Job — Nothing but the lines from the start of the data through the line with "loi de Finances 2025 indiquent" should appear in the answer, each retyped exactly, and pictures should not.

*** Begin section ***

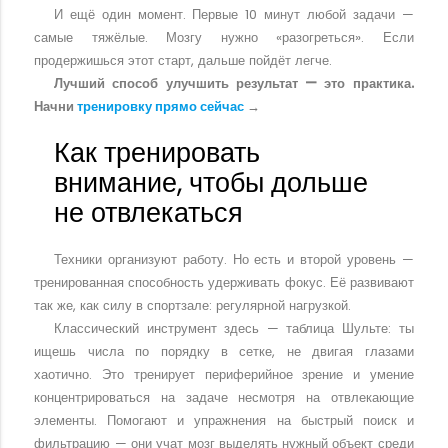
И ещё один момент. Первые 10 минут любой задачи —
самые тяжёлые. Мозгу нужно «разогреться». Если
продержишься этот старт, дальше пойдёт легче.
Лучший способ улучшить результат — это практика.
Начни
тренировку прямо сейчас
→
Как тренировать
внимание, чтобы дольше
не отвлекаться
Техники организуют работу. Но есть и второй уровень —
тренированная способность удерживать фокус. Её развивают
так же, как силу в спортзале: регулярной нагрузкой.
Классический инструмент здесь — таблица Шульте: ты
ищешь числа по порядку в сетке, не двигая глазами
хаотично. Это тренирует периферийное зрение и умение
концентрироваться на задаче несмотря на отвлекающие
элементы. Помогают и упражнения на быстрый поиск и
фильтрацию — они учат мозг выделять нужный объект среди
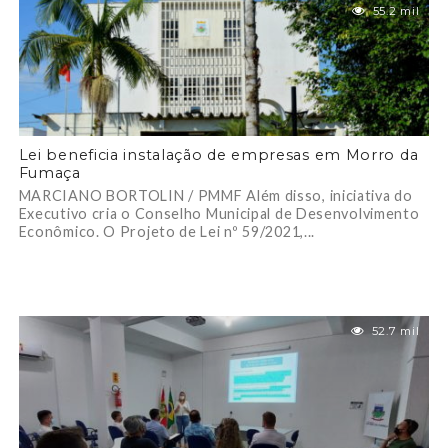
55.2 mil
Lei beneficia instalação de empresas em Morro da
Fumaça
MARCIANO BORTOLIN / PMMF Além disso, iniciativa do
Executivo cria o Conselho Municipal de Desenvolvimento
Econômico. O Projeto de Lei nº 59/2021,...
52.7 mil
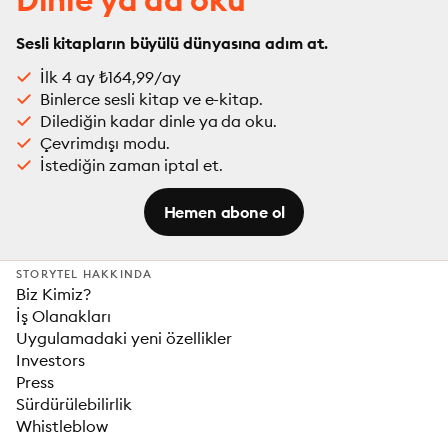
Sesli kitapların büyülü dünyasına adım at.
İlk 4 ay ₺164,99/ay
Binlerce sesli kitap ve e-kitap.
Dilediğin kadar dinle ya da oku.
Çevrimdışı modu.
İstediğin zaman iptal et.
Hemen abone ol
STORYTEL HAKKINDA
Biz Kimiz?
İş Olanakları
Uygulamadaki yeni özellikler
Investors
Press
Sürdürülebilirlik
Whistleblow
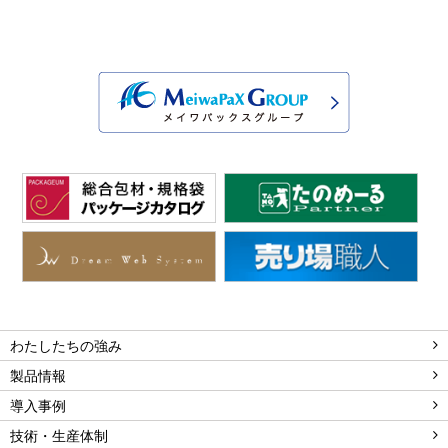
わたしたちの強み
製品情報
導入事例
技術・生産体制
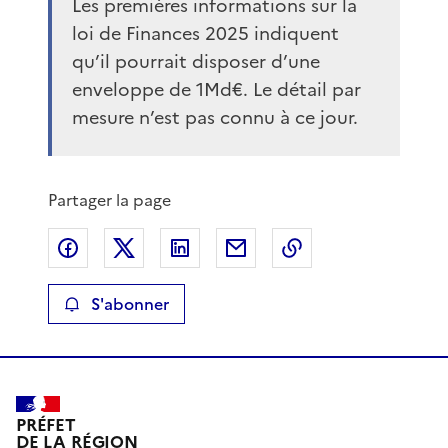
Les premières informations sur la
loi de Finances 2025 indiquent
qu’il pourrait disposer d’une
enveloppe de 1Md€. Le détail par
mesure n’est pas connu à ce jour.
Partager la page
Partager sur Facebook
Partager sur X
Partager sur LinkedIn
Partager par email
Copier le lien de 
S'abonner
PRÉFET
DE LA RÉGION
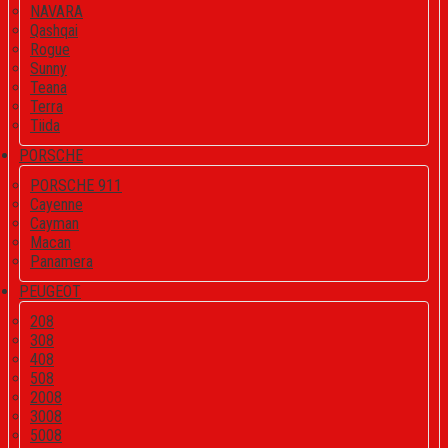
NAVARA
Qashqai
Rogue
Sunny
Teana
Terra
Tiida
PORSCHE
PORSCHE 911
Cayenne
Cayman
Macan
Panamera
PEUGEOT
208
308
408
508
2008
3008
5008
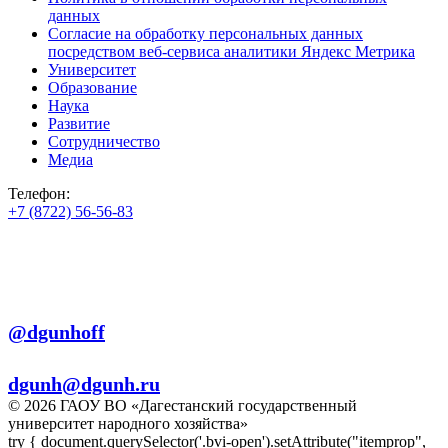
данных
Согласие на обработку персональных данных
посредством веб-сервиса аналитики Яндекс Метрика
Университет
Образование
Наука
Развитие
Сотрудничество
Медиа
Телефон:
+7 (8722) 56-56-83
+7 (8722) 56-56-22
+7 (8722) 56-56-03
Телеграм:
@dgunhoff
E-mail:
dgunh@dgunh.ru
© 2026 ГАОУ ВО «Дагестанский государственный
университет народного хозяйства»
try { document.querySelector('.bvi-open').setAttribute("itemprop",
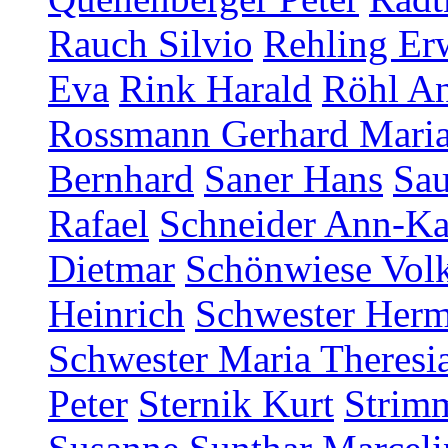
Rauch Silvio
Rehling Er
Eva
Rink Harald
Röhl An
Rossmann Gerhard Mari
Bernhard
Saner Hans
Sau
Rafael
Schneider Ann-Ka
Dietmar
Schönwiese Vol
Heinrich
Schwester Herm
Schwester Maria Theresia
Peter
Sternik Kurt
Strim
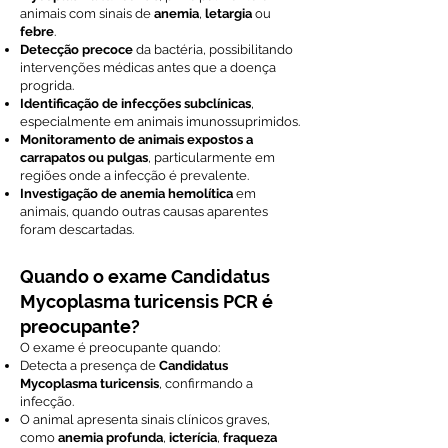
animais com sinais de
anemia
,
letargia
ou
febre
.
Detecção precoce
da bactéria, possibilitando
intervenções médicas antes que a doença
progrida.
Identificação de infecções subclínicas
,
especialmente em animais imunossuprimidos.
Monitoramento de animais expostos a
carrapatos ou pulgas
, particularmente em
regiões onde a infecção é prevalente.
Investigação de anemia hemolítica
em
animais, quando outras causas aparentes
foram descartadas.
Quando o exame Candidatus
Mycoplasma turicensis PCR é
preocupante?
O exame é preocupante quando:
Detecta a presença de
Candidatus
Mycoplasma turicensis
, confirmando a
infecção.
O animal apresenta sinais clínicos graves,
como
anemia profunda
,
icterícia
,
fraqueza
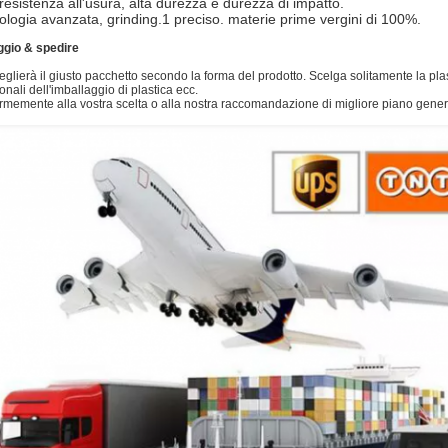
 resistenza all'usura, alta durezza e durezza di impatto.
ologia avanzata, grinding.1 preciso. materie prime vergini di 100%.
ggio & spedire
glierà il giusto pacchetto secondo la forma del prodotto. Scelga solitamente la plast
onali dell'imballaggio di plastica ecc.
rmemente alla vostra scelta o alla nostra raccomandazione di migliore piano genera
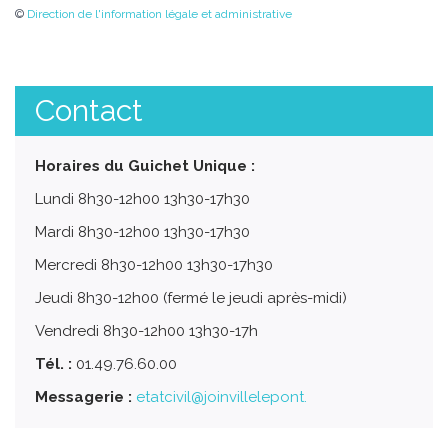
©
Direction de l'information légale et administrative
Contact
Horaires du Guichet Unique :
Lundi 8h30-12h00 13h30-17h30
Mardi 8h30-12h00 13h30-17h30
Mercredi 8h30-12h00 13h30-17h30
Jeudi 8h30-12h00 (fermé le jeudi après-midi)
Vendredi 8h30-12h00 13h30-17h
Tél. :
01.49.76.60.00
Messagerie :
etatcivil@joinvillelepont.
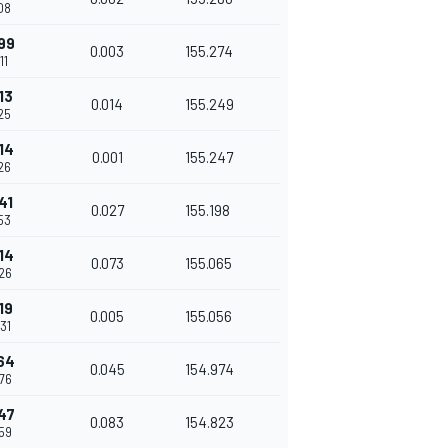
108
99
0.003
155.274
11
13
0.014
155.249
125
14
0.001
155.247
126
41
0.027
155.198
153
14
0.073
155.065
226
19
0.005
155.056
231
64
0.045
154.974
276
47
0.083
154.823
359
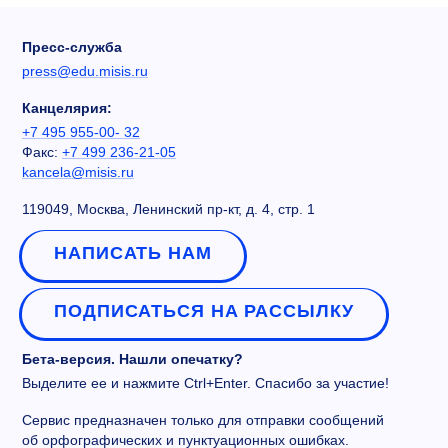
Пресс-служба
press@edu.misis.ru
Канцелярия:
+7 495 955-00- 32
Факс:
+7 499 236-21-05
kancela@misis.ru
119049, Москва, Ленинский пр-кт, д. 4, стр. 1
НАПИСАТЬ НАМ
ПОДПИСАТЬСЯ НА РАССЫЛКУ
Бета-версия. Нашли опечатку?
Выделите ее и нажмите Ctrl+Enter. Спасибо за участие!
Сервис предназначен только для отправки сообщений
об орфографических и пунктуационных ошибках.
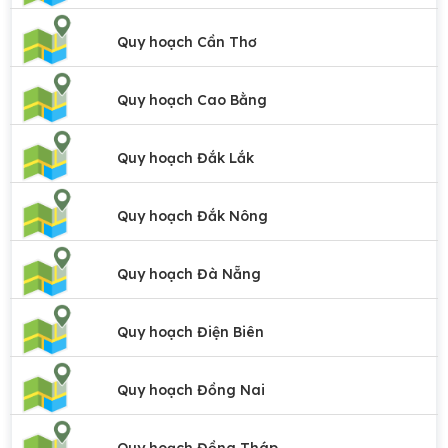
Quy hoạch Cần Thơ
Quy hoạch Cao Bằng
Quy hoạch Đắk Lắk
Quy hoạch Đắk Nông
Quy hoạch Đà Nẵng
Quy hoạch Điện Biên
Quy hoạch Đồng Nai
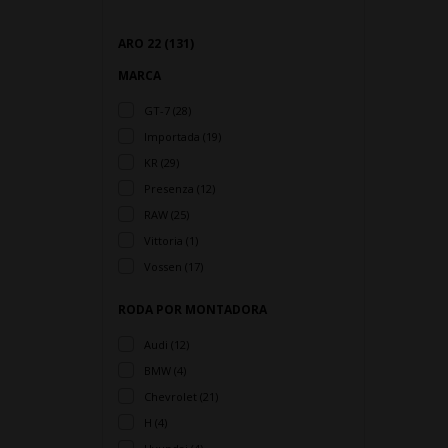
ARO 22 (131)
MARCA
GT-7 (28)
Importada (19)
KR (29)
Presenza (12)
RAW (25)
Vittoria (1)
Vossen (17)
RODA POR MONTADORA
Audi (12)
BMW (4)
Chevrolet (21)
H (4)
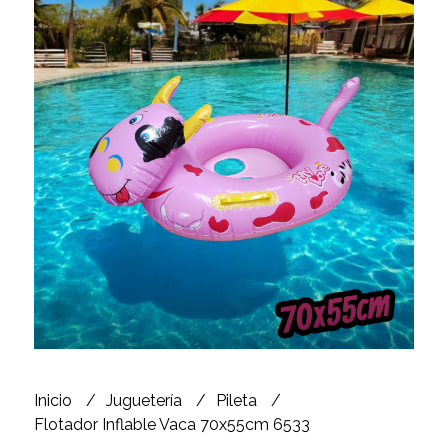
Inicio
Juguetería
Pileta
Flotador Inflable Vaca 70x55cm 6533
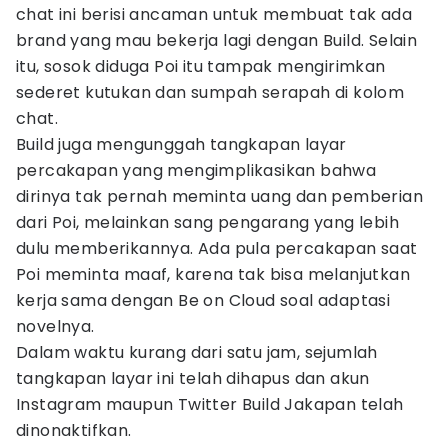
chat ini berisi ancaman untuk membuat tak ada
brand yang mau bekerja lagi dengan Build. Selain
itu, sosok diduga Poi itu tampak mengirimkan
sederet kutukan dan sumpah serapah di kolom
chat.
Build juga mengunggah tangkapan layar
percakapan yang mengimplikasikan bahwa
dirinya tak pernah meminta uang dan pemberian
dari Poi, melainkan sang pengarang yang lebih
dulu memberikannya. Ada pula percakapan saat
Poi meminta maaf, karena tak bisa melanjutkan
kerja sama dengan Be on Cloud soal adaptasi
novelnya.
Dalam waktu kurang dari satu jam, sejumlah
tangkapan layar ini telah dihapus dan akun
Instagram maupun Twitter Build Jakapan telah
dinonaktifkan.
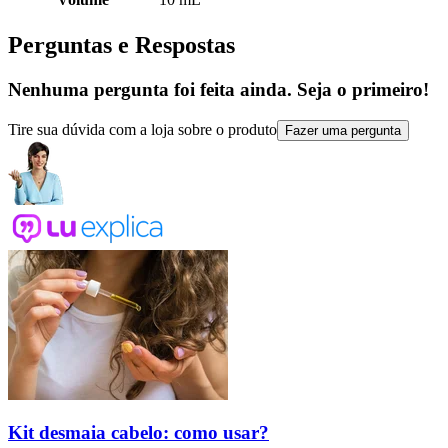
Perguntas e Respostas
Nenhuma pergunta foi feita ainda. Seja o primeiro!
Tire sua dúvida com a loja sobre o produto
Fazer uma pergunta
Kit desmaia cabelo: como usar?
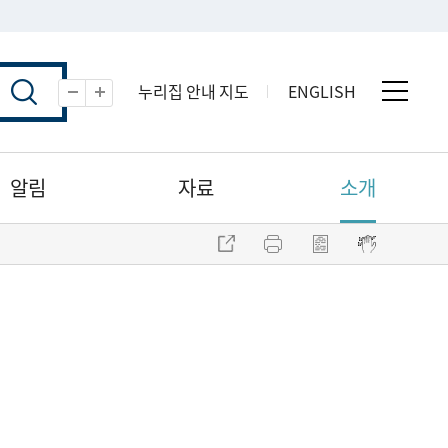
누리집 안내 지도
ENGLISH
전체 
축소
확대
알림
자료
소개
주소 복사
프린트
점자파일 내려받기
점자뷰어 보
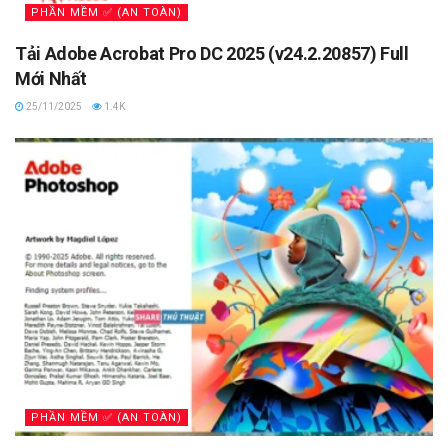
PHẦN MỀM ✅ (AN TOÀN)
Tải Adobe Acrobat Pro DC 2025 (v24.2.20857) Full
Mới Nhất
25/11/2025
1.4K
PHẦN MỀM ✅ (AN TOÀN)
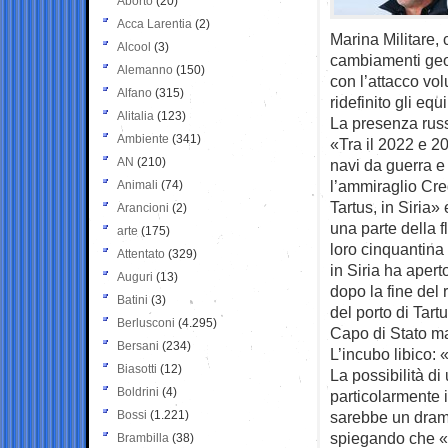
Aborto
(20)
Acca Larentia
(2)
Marina Militare,
Alcool
(3)
cambiamenti geo
Alemanno
(150)
con l’attacco vol
Alfano
(315)
ridefinito gli eq
Alitalia
(123)
La presenza russ
Ambiente
(341)
«Tra il 2022 e 2
AN
(210)
navi da guerra e 
l’ammiraglio Cre
Animali
(74)
Tartus, in Siria
Arancioni
(2)
una parte della 
arte
(175)
loro cinquantina
Attentato
(329)
in Siria ha aper
Auguri
(13)
dopo la fine del 
Batini
(3)
del porto di Tartu
Berlusconi
(4.295)
Capo di Stato m
Bersani
(234)
L’incubo libico:
Biasotti
(12)
La possibilità d
Boldrini
(4)
particolarmente i 
Bossi
(1.221)
sarebbe un dram
spiegando che «
Brambilla
(38)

*** End section ***

Answer —
И ещё один момент. Первые 10 минут любой задачи —
самые тяжёлые. Мозгу нужно «разогреться». Если
продержишься этот старт, дальше пойдёт легче.
Лучший способ улучшить результат — это практика.
Начни
тренировку прямо сейчас
→
Как тренировать
внимание, чтобы дольше
не отвлекаться
Техники организуют работу. Но есть и второй уровень —
тренированная способность удерживать фокус. Её развивают
так же, как силу в спортзале: регулярной нагрузкой.
Классический инструмент здесь — таблица Шульте: ты
ищешь числа по порядку в сетке, не двигая глазами
хаотично. Это тренирует периферийное зрение и умение
концентрироваться на задаче несмотря на отвлекающие
элементы. Помогают и упражнения на быстрый поиск и
фильтрацию — они учат мозг выделять нужный объект среди
55.2 mil
Lei beneficia instalação de empresas em Morro da
Fumaça
MARCIANO BORTOLIN / PMMF Além disso, iniciativa do
Executivo cria o Conselho Municipal de Desenvolvimento
Econômico. O Projeto de Lei nº 59/2021,...
52.7 mil
Sesli kitapların büyülü dünyasına adım at.
İlk 4 ay ₺164,99/ay
Binlerce sesli kitap ve e-kitap.
Dilediğin kadar dinle ya da oku.
Çevrimdışı modu.
İstediğin zaman iptal et.
Hemen abone ol
STORYTEL HAKKINDA
Biz Kimiz?
İş Olanakları
Uygulamadaki yeni özellikler
Investors
Press
Sürdürülebilirlik
Whistleblow
わたしたちの強み
製品情報
導入事例
技術・生産体制
Les premières informations sur la
loi de Finances 2025 indiquent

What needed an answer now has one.